Baik untuk selanjutnya aku akan membahas tentang kasus GA yang tentunya sudah banyak diketahui oleh khalayak umum. Tapi sebelumnya aku ingin bertanya deh, disini menurut kalian yang salah dari pihak GA atau dari orang yang menyebarkan video tersebut? Yuk kita bahas bersama. Dalam hal ini sebetulnya terdapat celah hukum di Pasal 27 ayat 1 UU ITE, "Setiap Orang dengan sengaja dan tanpa hak mendistribusikan dan/atau mentransmisikan dan/atau membuat dapat diaksesnya Informasi Elektronik dan/atau Dokumen Elektronik yang memiliki muatan yang melanggar kesusilaan." inilah yang seharusnya menjadi sorotan. Bagi yang belum tahu, Video tersebut beredar di dunia maya awal November 2020 lalu. Beberapa minggu kemudian, polisi menahan dua tersangka, PP dan MM yang diduga menyebarluaskan video dengan niat meningkatkan jumlah followers mereka di media sosial. Mari kita lihat pada Pasal 4 ayat (1) UU Pornografi, yang intinya melarang setiap orang untuk membuat atau menyediakan pornografi. Kemudian pada Pasal 6 melarang setiap orang memiliki atau menyimpan produk pornografi. Pelanggaran Pasal 4 ayat (1) tersebut diancam dengan pidana penjara paling singkat 6 bulan dan paling lama 12 tahun dan/atau pidana denda paling sedikit 250 juta rupiah dan paling banyak 6 miliar rupiah. Ditemukan bahwa “membuat” dalam Pasal 4 dan “memiliki dan menyimpan” dalam Pasal 6 tidak termasuk untuk dirinya sendiri dan kepentingan sendiri. Mengacu pada peristiwa yang terjadi, menurut saya, GA dan MYD tidak menghendaki tersebar luasnya video tersebut kepada publik, sehingga keduanya sesungguhnya merupakan korban yang harus dilindungi. Oleh karena itu, kasus ini sempat menuai polemik karena UU No. 44 tahun 2008 tentang Pornografi seharusnya melindungi mereka sebagai korban terkait pembuatan dan kepemilikan pornografi dalam ranah pribadi. Dalam hal ini mengingat asas praduga tak bersalah juga. Dalam proses perkara pidana, asas praduga tidak bersalah diartikan sebagai ketentuan yang menganggap seseorang yang menjalani proses pemidanaan tetap tidak bersalah sehingga harus dihormati hak-haknya sebagai warga negara sampai ada putusan pengadilan negeri yang menyatakan kesalahannya. Akan tetapi pada faktanya, justru GA disini yang di highlight oleh masyarakat dan menjadi viral. Berarti tandanya masyarakat sendiri belum paham akan Undang-Undang yang kita miliki. Karena sejatinya ini bukan masalah terkait norma, ini adalah menyangkut hak setiap individu.

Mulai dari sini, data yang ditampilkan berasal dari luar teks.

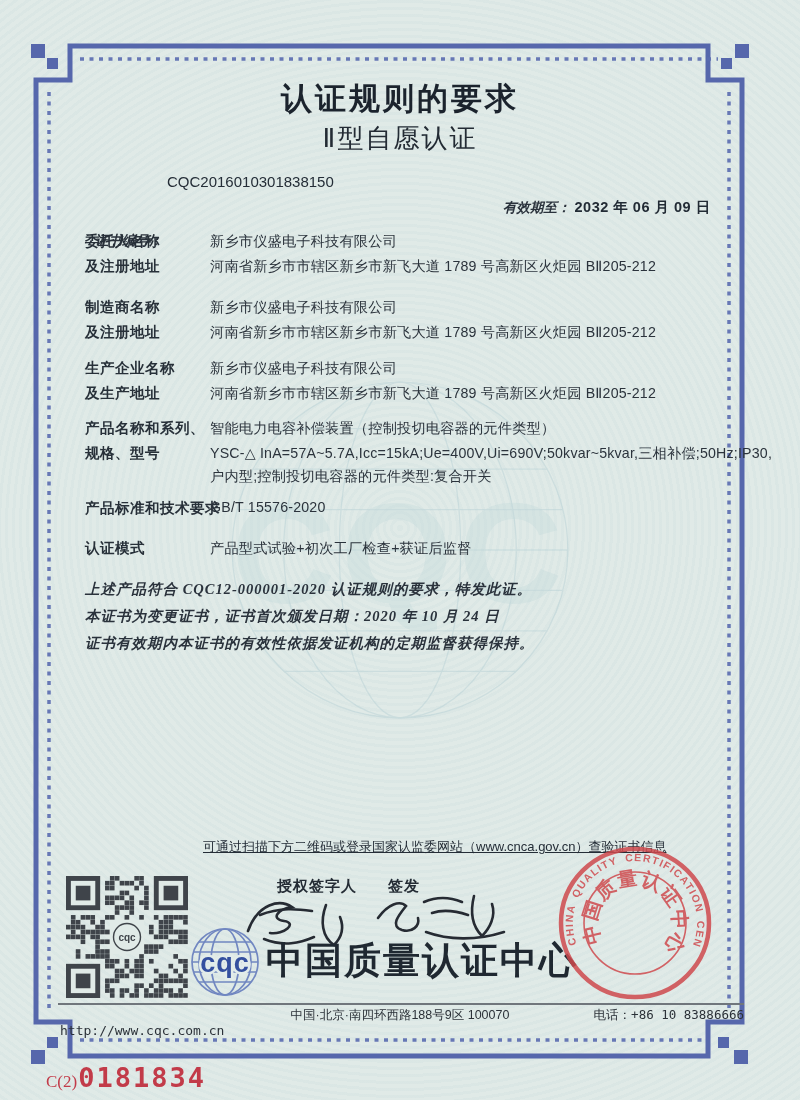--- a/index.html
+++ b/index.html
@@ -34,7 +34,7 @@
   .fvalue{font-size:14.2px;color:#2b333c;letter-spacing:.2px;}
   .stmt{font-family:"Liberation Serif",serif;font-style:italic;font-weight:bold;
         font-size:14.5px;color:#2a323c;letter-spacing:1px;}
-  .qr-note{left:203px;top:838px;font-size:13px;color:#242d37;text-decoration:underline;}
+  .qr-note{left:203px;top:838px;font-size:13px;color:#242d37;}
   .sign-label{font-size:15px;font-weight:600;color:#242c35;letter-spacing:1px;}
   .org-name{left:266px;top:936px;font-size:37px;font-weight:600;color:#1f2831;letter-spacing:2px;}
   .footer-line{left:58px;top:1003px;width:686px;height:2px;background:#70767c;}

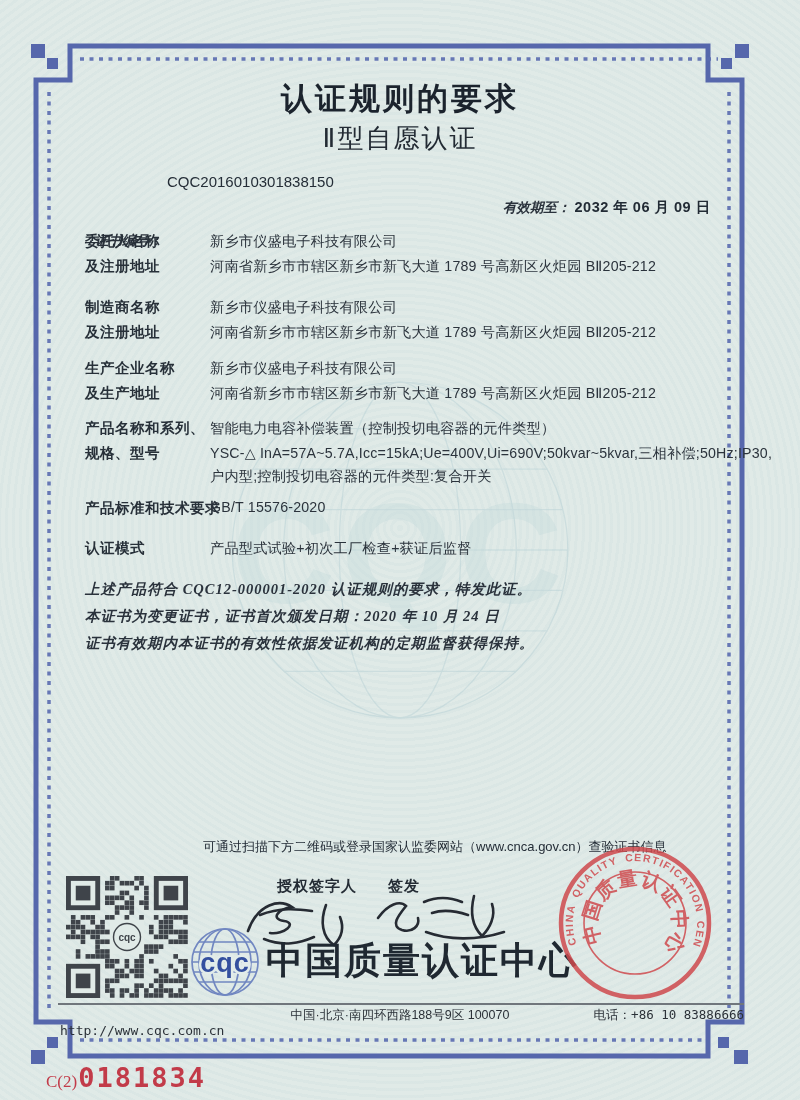--- a/index.html
+++ b/index.html
@@ -38,7 +38,7 @@
   .sign-label{font-size:15px;font-weight:600;color:#242c35;letter-spacing:1px;}
   .org-name{left:266px;top:936px;font-size:37px;font-weight:600;color:#1f2831;letter-spacing:2px;}
   .footer-line{left:58px;top:1003px;width:686px;height:2px;background:#70767c;}
-  .footer-url{left:60px;top:1007px;font-family:"DejaVu Sans Mono",monospace;font-size:13px;color:#2b3138;margin-top:16px;}
+  .footer-url{left:60px;top:1007px;font-family:"DejaVu Sans Mono",monospace;font-size:17px;color:#2b3138;}
   .footer-address{left:230px;top:1007px;width:340px;text-align:center;font-size:12.5px;color:#2b3138;}
   .footer-phone{left:560px;top:1007px;width:184px;text-align:right;font-size:12.5px;color:#2b3138;
     font-family:"DejaVu Sans Mono",monospace;}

Tak terasa sudah panjang lebar aku mengulas berbagai keresahanku terkait perempuan. Kuucapkan banyak terimakasih kepada kawan-kawan semua yang telah sudi untuk membaca sampai titik terakhir. Semoga kalian sehat selalu terutama dalam keadaan bumi kita yang sedang tidak baik-baik saja.
Terlebih lagi terkait pandangan tentang perempuan di masyarakat yang semakin berkembang bahwasannya ada anggapan jika seorang perempuan yang melahirkan secara caesar itu belum bisa dianggap sebagai seorang perempuan dan sering dikatakan jika perempuan tersebut tidak bisa disebut sebagai ibu seutuhnya.